Hotplug Events and WAN interface down
-
Hi Folks,
We have a pfsense device (Sense A10 Quad Core rack) running 2.2.4-RELEASE in our main office. I have noticed in the last few weeks that from time to time the WAN interface will lose its connection and we fail over onto our backup link. The main link is with UPC and a Cisco cable modem, they provide a static IP which is configured on the WAN interface and normally all works as it should. The suddenly and for no apparent reason the wan link will drop.

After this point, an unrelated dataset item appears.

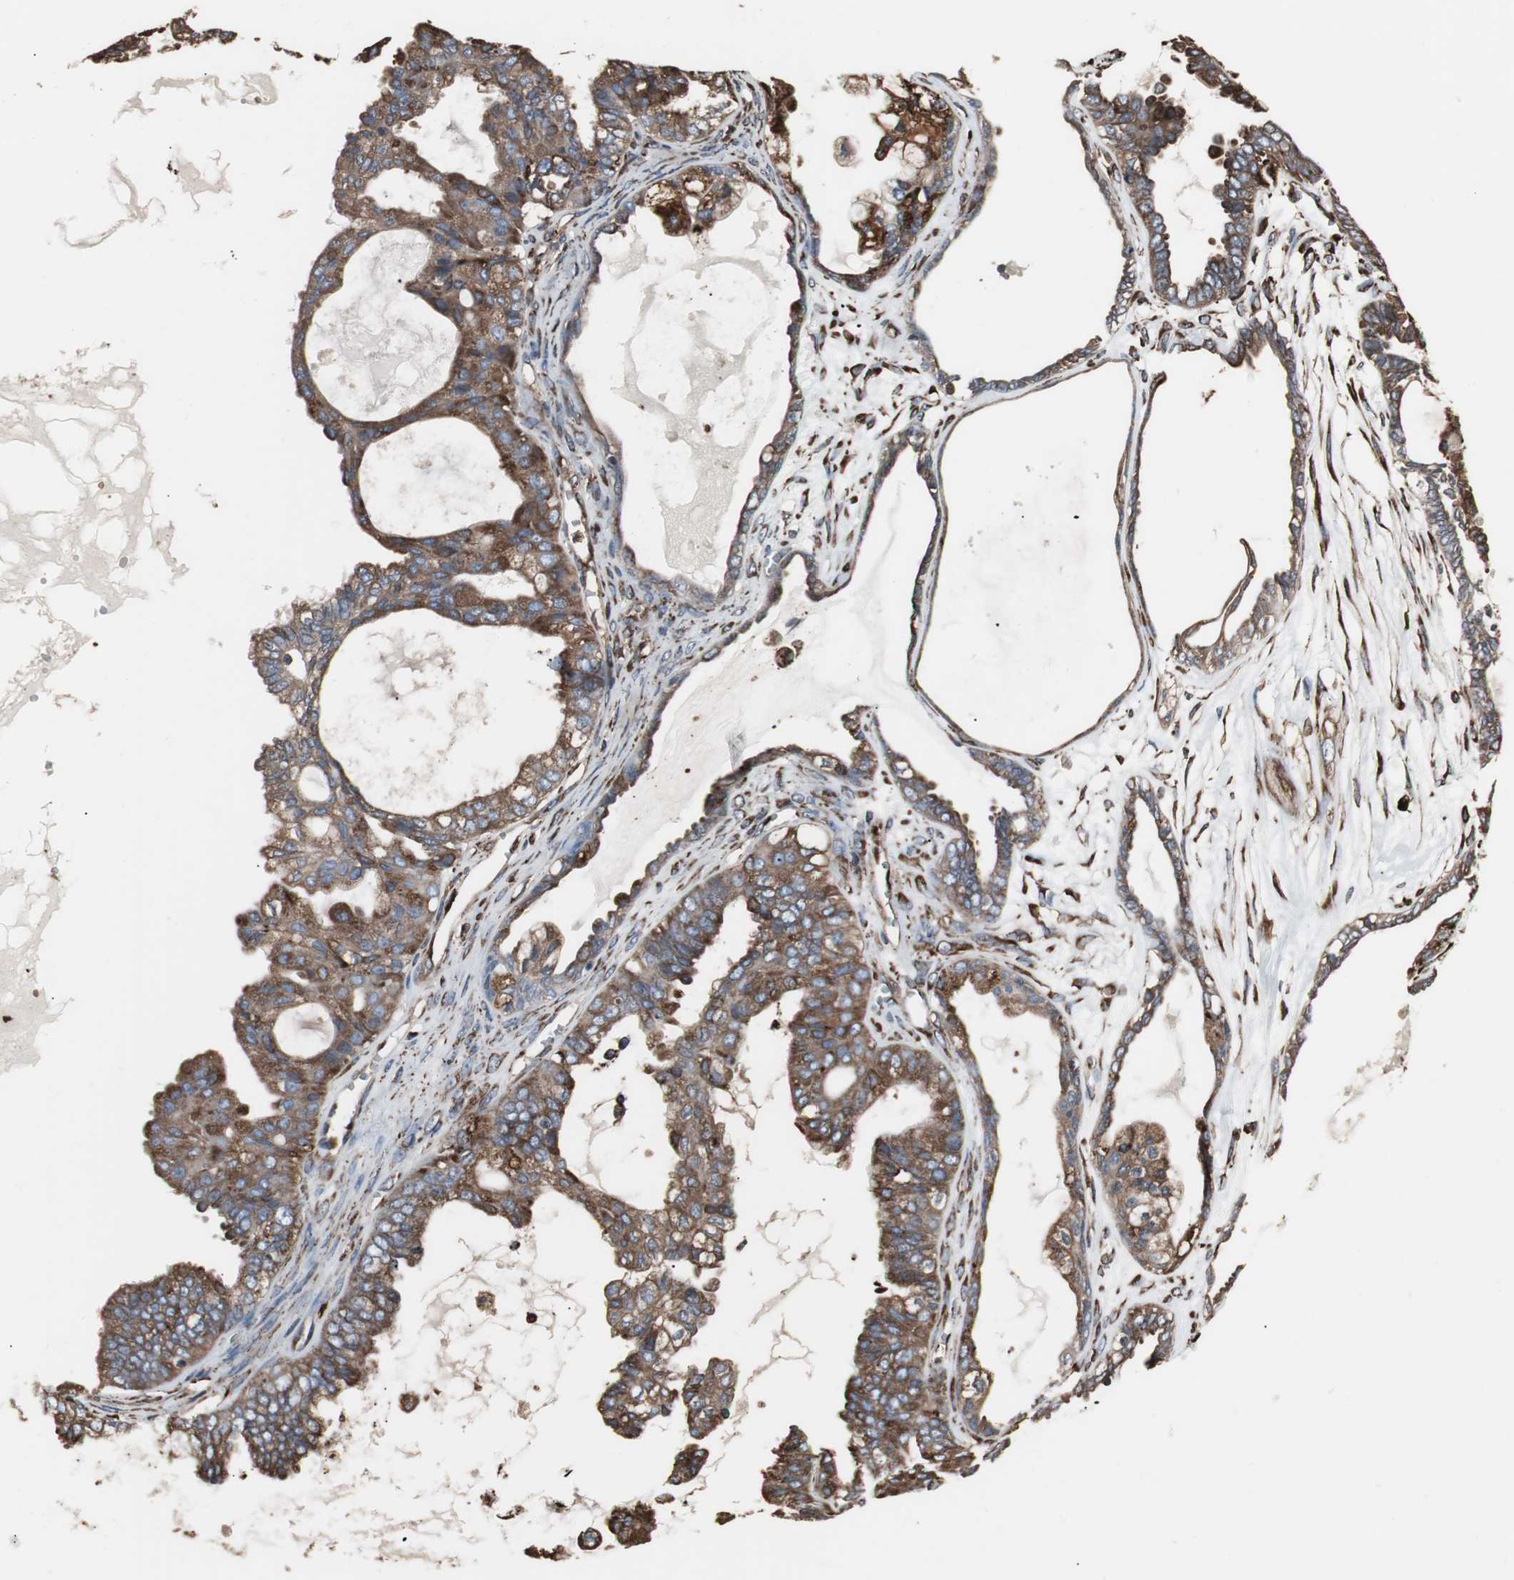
{"staining": {"intensity": "strong", "quantity": ">75%", "location": "cytoplasmic/membranous"}, "tissue": "ovarian cancer", "cell_type": "Tumor cells", "image_type": "cancer", "snomed": [{"axis": "morphology", "description": "Carcinoma, NOS"}, {"axis": "morphology", "description": "Carcinoma, endometroid"}, {"axis": "topography", "description": "Ovary"}], "caption": "Immunohistochemistry image of ovarian cancer stained for a protein (brown), which shows high levels of strong cytoplasmic/membranous staining in approximately >75% of tumor cells.", "gene": "CALU", "patient": {"sex": "female", "age": 50}}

It has done so this morning and I got onto the ISP thinking that it might be an issue on their end, they checked the modem and confirmed that it was up and working. They said that they could see the pfsense device by looking at the upstate on one of the modem ports but for some reason the pfsense device MAC address was not present in the MAC address table of the Cisco Modem. I have attached a laptop configured with a static IP, in the range supplied by the ISP to the modem and all works as you would expect it to. When this has happened before a reboot of the pfsense device will bring everything back as it was. We have a failover link so most services continue as normal but we have some IPsec tunnels which run from the main link and can only come from one IP (conditions of the people on the other end) so ideally we would like to be able to get back onto the main link without the reboot.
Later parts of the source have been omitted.